If I were doing this, I would use the dataset designer to make myself a TableAdapter embodying the connection and the command. I'd then have a timer that did this:

VB.NET:
Public Sub Click(blah) Handles Timer1.Click
  If m_dbIsBusy Then Return

  Try
    m_dbIsBusy = True
    Dim ta a New TableAdapter()
    ta.DoThe10SecondUpdateThing()
  Catch ex as Exception
    Log(ex.Message & " from trace: " & ex.StackTrace)
  Finally
    m_dbIsBusy = false
  End Try
End Sub
No way I would ever put an event handler into a loop where it can get stuck, wouldnt have it renew any shared or class wide variables it would use, and I wouldnt tie it up for an inordinately long time doing things.. Be really careful that your query will never take longer than 10 seconds as you'll then have your timer starting another query that will take longer than the first (because the db is doing both), then another.. and another. Gradually it gets so long that the requests just keep piling in every 10 seconds and you kill your db

In the code i posted above, a flag is set before doing any work and only if the flag is unset, should the db query run.. You could enhance this to kicking off a backgroundworker only if it's not busy:
 
The limited notes seem to indicate that he runs the connect in a loop, in order to stop some other error happening.

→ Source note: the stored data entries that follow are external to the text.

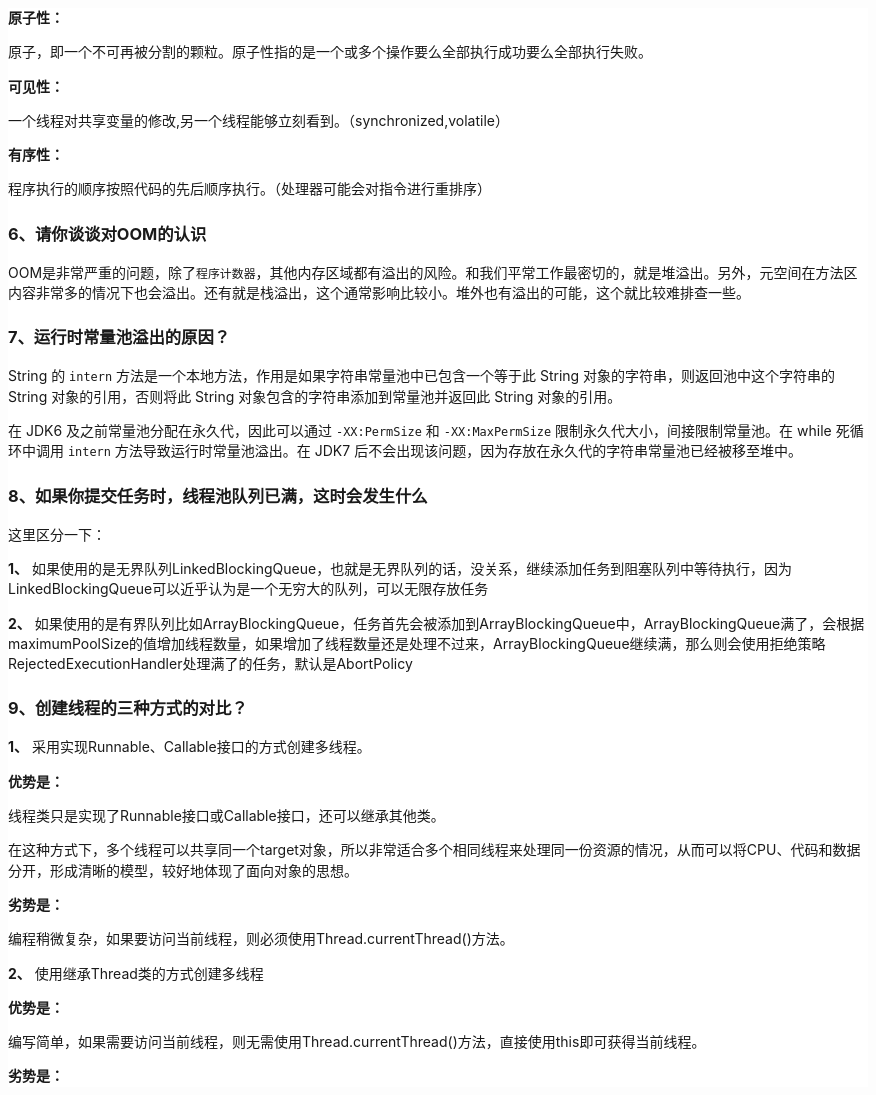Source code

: **原子性：**

原子，即一个不可再被分割的颗粒。原子性指的是一个或多个操作要么全部执行成功要么全部执行失败。

**可见性：**

一个线程对共享变量的修改,另一个线程能够立刻看到。（synchronized,volatile）

**有序性：**

程序执行的顺序按照代码的先后顺序执行。（处理器可能会对指令进行重排序）


### 6、请你谈谈对OOM的认识

OOM是非常严重的问题，除了`程序计数器`，其他内存区域都有溢出的风险。和我们平常工作最密切的，就是堆溢出。另外，元空间在方法区内容非常多的情况下也会溢出。还有就是栈溢出，这个通常影响比较小。堆外也有溢出的可能，这个就比较难排查一些。


### 7、运行时常量池溢出的原因？

String 的 `intern` 方法是一个本地方法，作用是如果字符串常量池中已包含一个等于此 String 对象的字符串，则返回池中这个字符串的 String 对象的引用，否则将此 String 对象包含的字符串添加到常量池并返回此 String 对象的引用。

在 JDK6 及之前常量池分配在永久代，因此可以通过 `-XX:PermSize` 和 `-XX:MaxPermSize` 限制永久代大小，间接限制常量池。在 while 死循环中调用 `intern` 方法导致运行时常量池溢出。在 JDK7 后不会出现该问题，因为存放在永久代的字符串常量池已经被移至堆中。


### 8、如果你提交任务时，线程池队列已满，这时会发生什么

这里区分一下：

**1、** 如果使用的是无界队列LinkedBlockingQueue，也就是无界队列的话，没关系，继续添加任务到阻塞队列中等待执行，因为LinkedBlockingQueue可以近乎认为是一个无穷大的队列，可以无限存放任务

**2、** 如果使用的是有界队列比如ArrayBlockingQueue，任务首先会被添加到ArrayBlockingQueue中，ArrayBlockingQueue满了，会根据maximumPoolSize的值增加线程数量，如果增加了线程数量还是处理不过来，ArrayBlockingQueue继续满，那么则会使用拒绝策略RejectedExecutionHandler处理满了的任务，默认是AbortPolicy


### 9、创建线程的三种方式的对比？

**1、** 采用实现Runnable、Callable接口的方式创建多线程。

**优势是：**

线程类只是实现了Runnable接口或Callable接口，还可以继承其他类。

在这种方式下，多个线程可以共享同一个target对象，所以非常适合多个相同线程来处理同一份资源的情况，从而可以将CPU、代码和数据分开，形成清晰的模型，较好地体现了面向对象的思想。

**劣势是：**

编程稍微复杂，如果要访问当前线程，则必须使用Thread.currentThread()方法。

**2、** 使用继承Thread类的方式创建多线程

**优势是：**

编写简单，如果需要访问当前线程，则无需使用Thread.currentThread()方法，直接使用this即可获得当前线程。

**劣势是：**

Sure enough, I REM the loop out, and I start getting errors from Close being called on a connection in as state of opening, or ExecuteReader being called on a connection that is still connecting, and so on... Again, this isn't a show stopper: the module actually does it's work, and I've only had a dozen such errors in the course of the forty or fifty minutes I've been playing around with it in this state.

However, yes, it looks like myConnection is a shared class-level property, so what you say about threads hijacking it, will almost certainly be what is amiss. I'm guessing he's tried to debug it in step-through mode, or something, and, unable to produce the race condition in those circumstance, he's finally given up - hence the unhandled try and the loop.

Looks like a rewrite is called for, but since it's only cluttering the log at the moment, it can wait until after the weekend.

Thanks
 
You are creating, opening, using, closing and destroying a connection all within the one method, so why are you not using a local variable? It would be very bad design for that variable to be accessed outside that method so it should exist only inside the method:
VB.NET:
Using connection As New OdbcConnection("connection string here"),
      command As New OdbcCommand("SQL code here", connection)
    connection.Open()

    Return command.ExecuteNonQuery()
End Using
The variable exists only within the scope of the Using block and the object is guaranteed to be disposed.

I don't really understand the loop anyway. I didn't think it was possible for Open to complete successfully without the connection being opened. If you call Open and afterwards the ConnectionState is not Open, I'm fairly sure that an exception would have to have been thrown.
 
Thanks. I rewrote the entire class, in the end: it's a shell of it's former self, but a much nicer shell. Writing everything in scope, like this, is very Perl-like, so I'm happy with that. I suspect I'll have to take the 'refactoring-scissors' to a fair bit of this code!

I suppose what's surprising - and what threw me, initially (not knowing good syntax from bad) was that anything so wrong, should go wrong so infrequently... but this is the curse of fault-tolerant technologies.